- **Task objective**
Set down the text of every item below word for word, and leave out the pictures.

· · · · · · ·

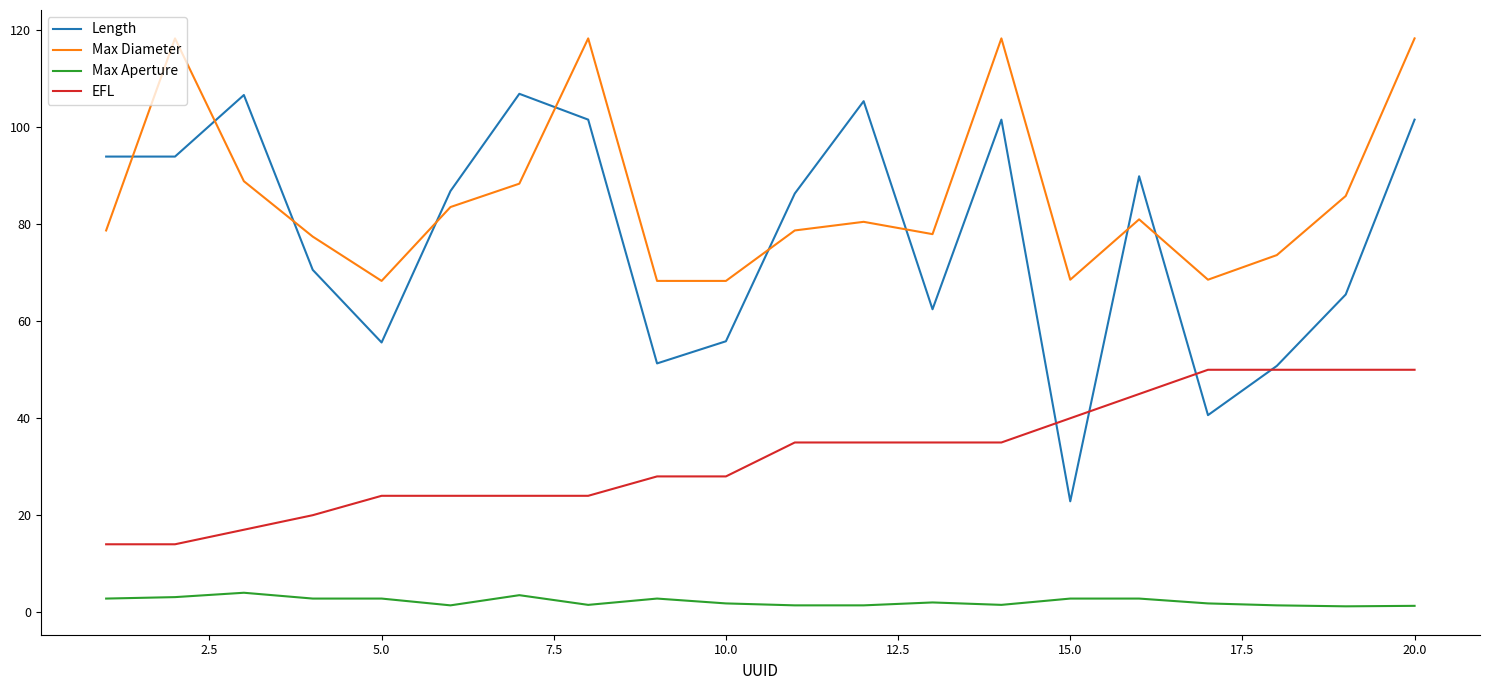

True or false: EFL and Max Aperture cross at least once.

False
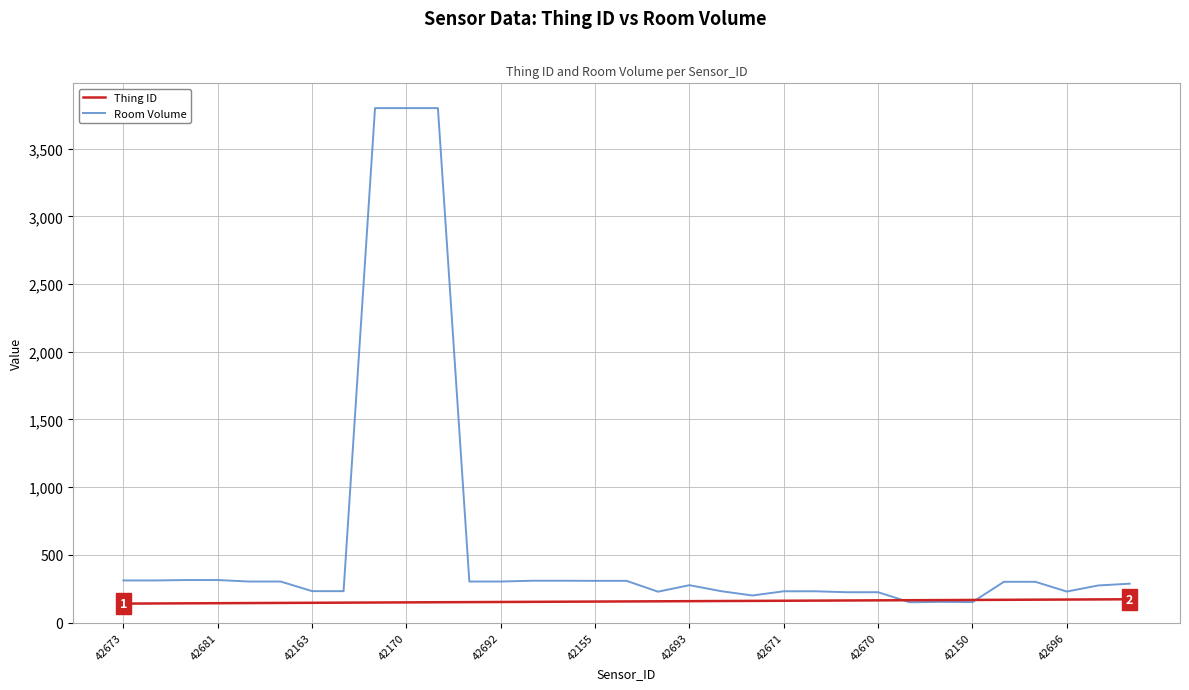

Which series has the largest total across all categories?

Room Volume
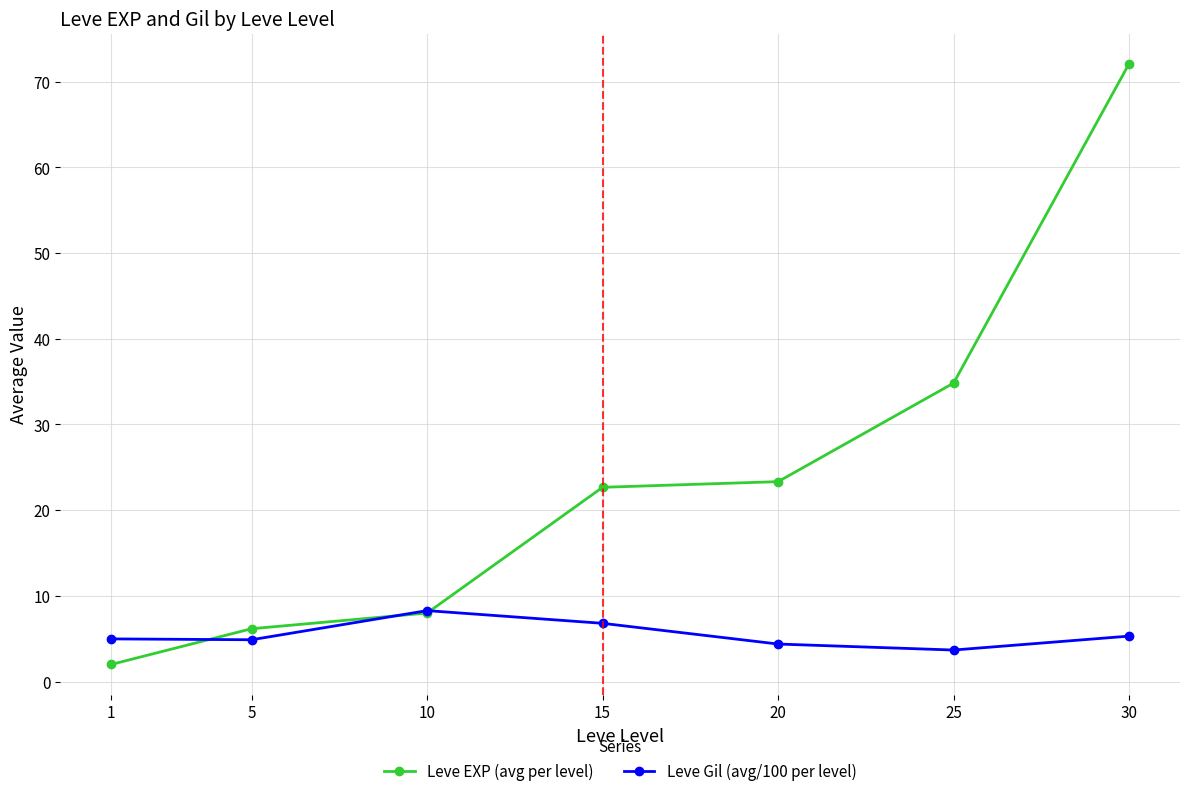

Which series has the largest total across all categories?

Leve EXP (avg per level)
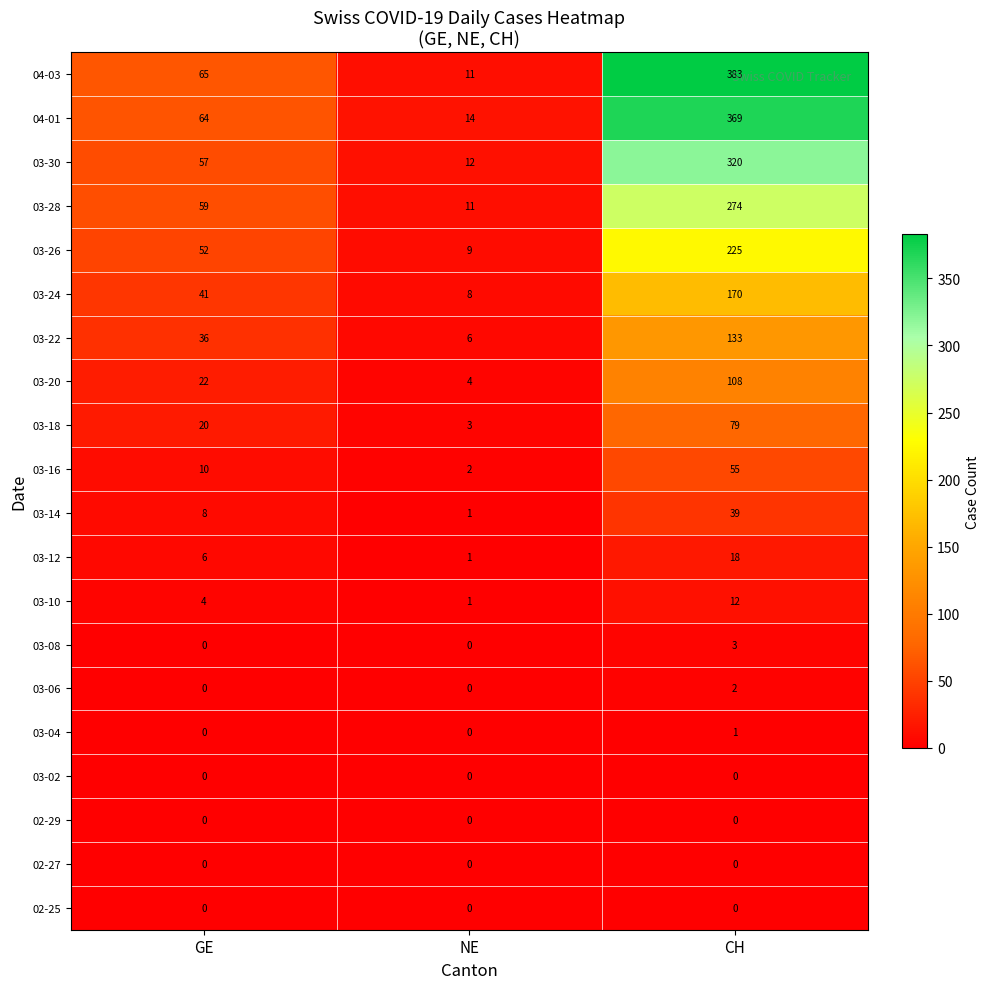

At which label is 03-14 closest to 20?

GE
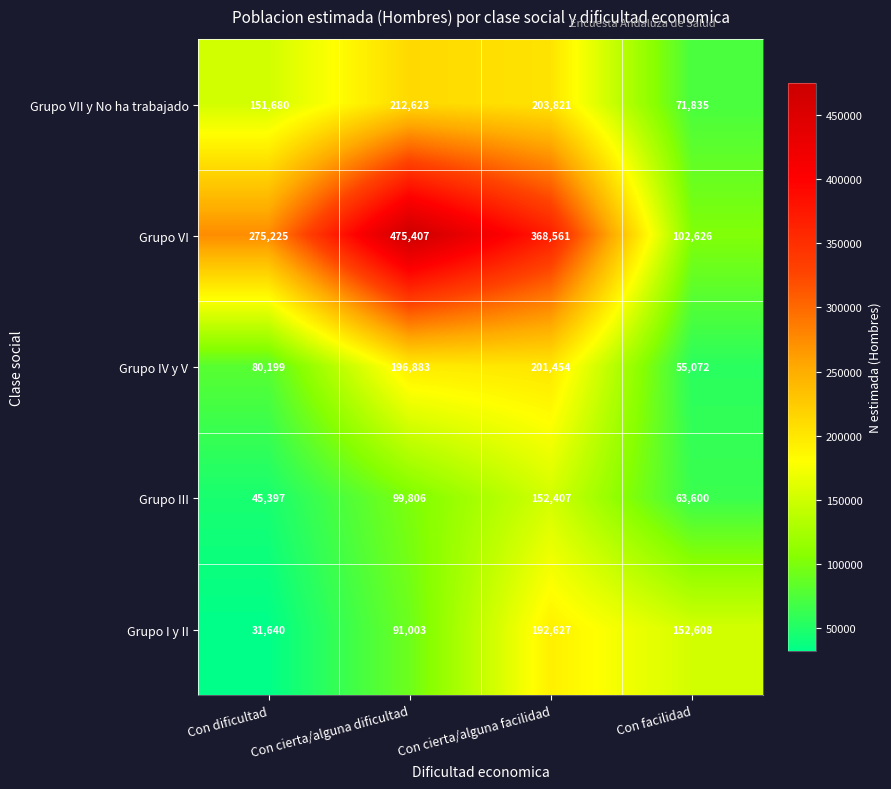

What is the difference between the Grupo III values at Con facilidad and Con dificultad?

18203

· · · · · · ·

- **Task solution**
True or false: EFL and Max Aperture cross at least once.

False

Which series has the largest total across all categories?

Room Volume

Which series has the largest total across all categories?

Leve EXP (avg per level)

At which label is 03-14 closest to 20?

GE

What is the difference between the Grupo III values at Con facilidad and Con dificultad?

18203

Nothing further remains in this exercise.